Reviews for the episode were mixed. Jan Vincent-Rudzki for TV Zone awarded the episode 9 out of 10 and called it a "pleasure" to see Jonas again, however felt it was a "pity" that "it is only he and Sam who really spend much time together". Jayne Dearsley for SFX awarded the episode 4 out of 5, writing "This isn't a bad little yarn, all told, with some tense moments and a smattering of humour", highlighting the return of Jonas Quinn. Dearsley did however criticize the lack of Teal'c in the episode, and also felt the threat to the planet was poorly executed onscreen, writing "With the whole planet under threat, why ore only three people working on a solution?". Paul Spragg for Starburst awarded the episode 2 out of 5 writing "the whole story is people sitting about talking, and it quickly becomes soporific". Continuing his review, the Spragg bemoaned the lack of visual effects showing the actual drilling taking place, arguing that "the panel displays inside don't really bring much tension to the proceedings". Spragg did however call it "lovely to see Corin Nemec on the show again", however felt he should "try harder on the story for his next attempt". Reviewing for Stargate fansite Gateworld, Alli Snow positively received the episode, calling it "especially refreshing and fun, a nice mixture of action, intrigue and humor that reminds us what a versatile show Stargate really is".
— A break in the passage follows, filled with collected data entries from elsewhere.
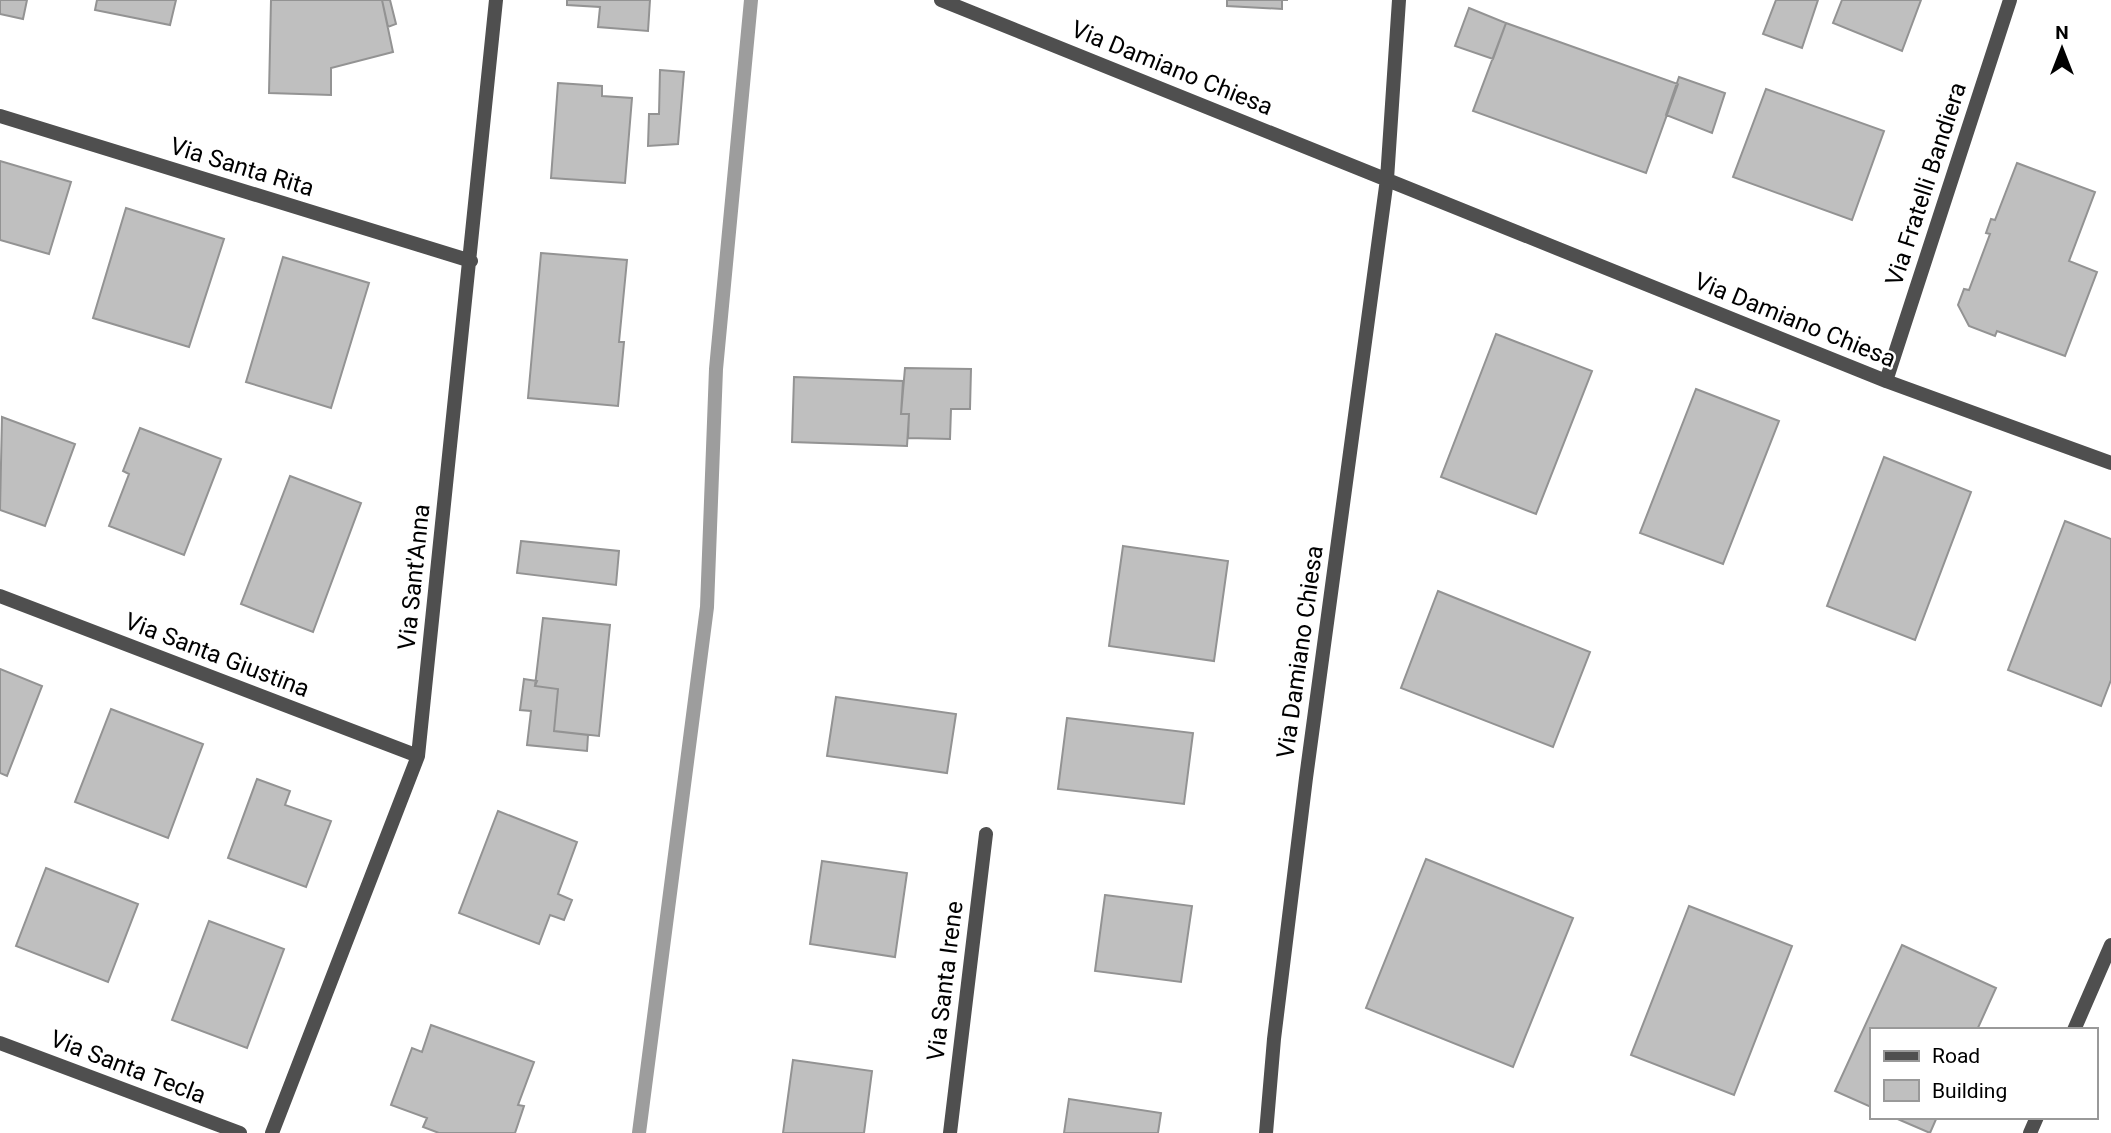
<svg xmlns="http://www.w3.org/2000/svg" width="2111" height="1133" font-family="Roboto,sans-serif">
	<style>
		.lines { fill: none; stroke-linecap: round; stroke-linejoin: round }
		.stream { stroke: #9d9d9d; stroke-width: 14 }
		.building { fill: #bfbfbf; stroke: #939393; stroke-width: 2 }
		.minor { stroke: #4f4f4f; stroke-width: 14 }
		.labels { text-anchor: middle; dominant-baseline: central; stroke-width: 5; stroke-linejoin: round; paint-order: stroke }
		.street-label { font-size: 24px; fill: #000; stroke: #fff }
	</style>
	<rect width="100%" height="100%" fill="#fff"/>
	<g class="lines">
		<path class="stream" d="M 639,1133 L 707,607 L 716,369 L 751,0"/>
	</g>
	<path class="building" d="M 0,0 L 27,0 L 23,19 L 0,14 Z
		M 97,0 L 176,0 L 170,25 L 95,10 Z
		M 271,0 L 382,0 L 393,52 L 331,68 L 331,95 L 269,93 Z
		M 382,0 L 390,0 L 396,24 L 388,27 Z
		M 567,0 L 650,0 L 648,31 L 598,27 L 600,7 L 567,5 Z
		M 1227,0 L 1288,0 L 1282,0 L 1282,9 L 1227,6 Z
		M 1776,0 L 1818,0 L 1802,48 L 1763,34 Z
		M 1842,0 L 1921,0 L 1902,51 L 1833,23 Z
		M 1469,8 L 1506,23 L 1493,59 L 1455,46 Z
		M 1506,23 L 1678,84 L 1646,173 L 1473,111 Z
		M 660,70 L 684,72 L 678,144 L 648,146 L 649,114 L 659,114 Z
		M 1679,77 L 1725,93 L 1712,133 L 1666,115 Z
		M 558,83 L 602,86 L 602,96 L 632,98 L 625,183 L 551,178 Z
		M 1766,89 L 1884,131 L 1852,220 L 1733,177 Z
		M 0,161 L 71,182 L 49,254 L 0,240 Z
		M 2017,163 L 2095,192 L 2069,261 L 2097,272 L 2065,356 L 1997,331 L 1995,336 L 1969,326 L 1958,305 L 1964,289 L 1969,290 L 1990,234 L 1986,233 L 1991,219 L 1995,220 Z
		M 126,208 L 224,239 L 189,347 L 93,318 Z
		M 541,253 L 627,260 L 619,342 L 624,342 L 618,406 L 528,398 Z
		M 283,257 L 369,283 L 331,408 L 246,382 Z
		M 1496,334 L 1592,371 L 1536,514 L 1441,477 Z
		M 905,368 L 971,369 L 970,409 L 951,409 L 950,439 L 908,438 L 909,414 L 901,414 Z
		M 794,377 L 903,381 L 901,414 L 909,414 L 907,446 L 792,442 Z
		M 1696,389 L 1779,421 L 1723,564 L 1640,533 Z
		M 2,417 L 75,444 L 45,526 L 0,510 Z
		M 140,428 L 221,459 L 184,555 L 109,526 L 129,474 L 123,471 Z
		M 1884,457 L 1971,492 L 1915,640 L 1827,606 Z
		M 290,476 L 361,503 L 313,632 L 241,604 Z
		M 2065,521 L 2111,539 L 2111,680 L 2101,706 L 2008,670 Z
		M 521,541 L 619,551 L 616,585 L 517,573 Z
		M 1123,546 L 1228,561 L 1214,661 L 1109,646 Z
		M 1438,591 L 1590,652 L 1553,747 L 1401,688 Z
		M 543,618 L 610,625 L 599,736 L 554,731 L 558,689 L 535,686 Z
		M 0,669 L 42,686 L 7,776 L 0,773 Z
		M 524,679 L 537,681 L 535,686 L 558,689 L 554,731 L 588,735 L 587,751 L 527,745 L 531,711 L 520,710 Z
		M 836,697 L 956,714 L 947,773 L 827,756 Z
		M 111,709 L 203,744 L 168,838 L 75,802 Z
		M 1067,718 L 1193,733 L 1184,804 L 1058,789 Z
		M 257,779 L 290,791 L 285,805 L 331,821 L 306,887 L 228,858 Z
		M 498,811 L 577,842 L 558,894 L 572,900 L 564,920 L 550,915 L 539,944 L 459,913 Z
		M 1426,859 L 1573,918 L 1513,1067 L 1366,1008 Z
		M 822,861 L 907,873 L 895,957 L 810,944 Z
		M 46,868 L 138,904 L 108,982 L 16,946 Z
		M 1105,895 L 1192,906 L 1181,982 L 1095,971 Z
		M 1689,906 L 1792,946 L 1734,1095 L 1631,1055 Z
		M 209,921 L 284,949 L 247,1048 L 172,1020 Z
		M 1902,945 L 1996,988 L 1977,1030 L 1871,1030 L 1871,1107 L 1835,1091 Z
		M 431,1025 L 534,1062 L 518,1105 L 524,1106 L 515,1133 L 439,1133 L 423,1127 L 427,1118 L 391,1105 L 412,1048 L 422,1052 Z
		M 793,1060 L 872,1071 L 864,1133 L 783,1133 Z
		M 1069,1099 L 1161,1113 L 1158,1133 L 1064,1133 Z
		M 1893,1117 L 1937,1117 L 1930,1133 Z"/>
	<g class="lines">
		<path class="minor" d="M 941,0 L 1886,381 L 2111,463
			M 0,116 L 471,261
			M 1886,381 L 2010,0
			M 0,596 L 418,756
			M 2074,1030 L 2111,945
			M 0,1043 L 240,1133
			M 272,1133 L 418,756 L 496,0
			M 950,1133 L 986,834
			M 1266,1133 L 1274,1039 L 1306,778 L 1387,179 L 1399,0
			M 2030,1133 L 2037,1117"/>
	</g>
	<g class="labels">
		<g class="street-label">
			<text transform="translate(1172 68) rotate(22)">Via Damiano Chiesa</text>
			<text transform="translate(242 167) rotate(17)">Via Santa Rita</text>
			<text transform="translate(1926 184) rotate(-72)">Via Fratelli Bandiera</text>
			<text transform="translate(1795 320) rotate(22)">Via Damiano Chiesa</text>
			<text transform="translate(414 577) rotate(-84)">Via Sant'Anna</text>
			<text transform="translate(1300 652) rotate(-82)">Via Damiano Chiesa</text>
			<text transform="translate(217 655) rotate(21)">Via Santa Giustina</text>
			<text transform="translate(945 981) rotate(-83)">Via Santa Irene</text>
			<text transform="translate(128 1067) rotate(21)">Via Santa Tecla</text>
		</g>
	</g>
	<rect x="1870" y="1028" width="228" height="91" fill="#ffffff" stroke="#999999" stroke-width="2"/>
	<rect x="1884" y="1051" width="35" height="10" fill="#4f4f4f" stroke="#999999" stroke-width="2"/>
	<text x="1932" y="1063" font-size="21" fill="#000000">Road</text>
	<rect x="1884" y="1080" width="35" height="21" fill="#bfbfbf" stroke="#999999" stroke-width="2"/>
	<text x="1932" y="1098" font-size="21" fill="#000000">Building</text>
	<g transform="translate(2062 49)" stroke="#ffffff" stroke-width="5" paint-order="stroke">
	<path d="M0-5L12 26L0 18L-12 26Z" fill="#000000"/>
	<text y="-10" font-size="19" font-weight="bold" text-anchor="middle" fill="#000000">N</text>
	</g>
</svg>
Reviewers also noted similarities to 2003 film The Core, with Dearsley writing "This is remarkably similar to that recent blockbuster although on a much smaller scale, obviously. It's also rather good, in exactly the some kind of twee, campy way", whilst Vincent-Rudzki wrote "although this has a lesser budget it is more exciting".

===Home media===

"Fallout" along with the episodes "Chimera", "Fallout" and "Death Knell" were first released on Region 2 DVD on May 3, 2004, as part of the "Volume 35" standalone disc, before being released as part of the Season 7 boxset on October 19, 2004. The episode's audio commentary features director Martin Wood, writer and producer Paul Mullie and visual effects supervisor James Tichenor. "Fallout" along with the rest of season 7 was first made available digitally in January 2008 through iTunes and Amazon Unbox. The episode, along with every other episode of the series, were made available to stream for the first time through Netflix in the USA on August 15, 2010. The episode, along with the rest of the series has been upscaled for releases on various streaming platforms and the 2020 Blu-ray release.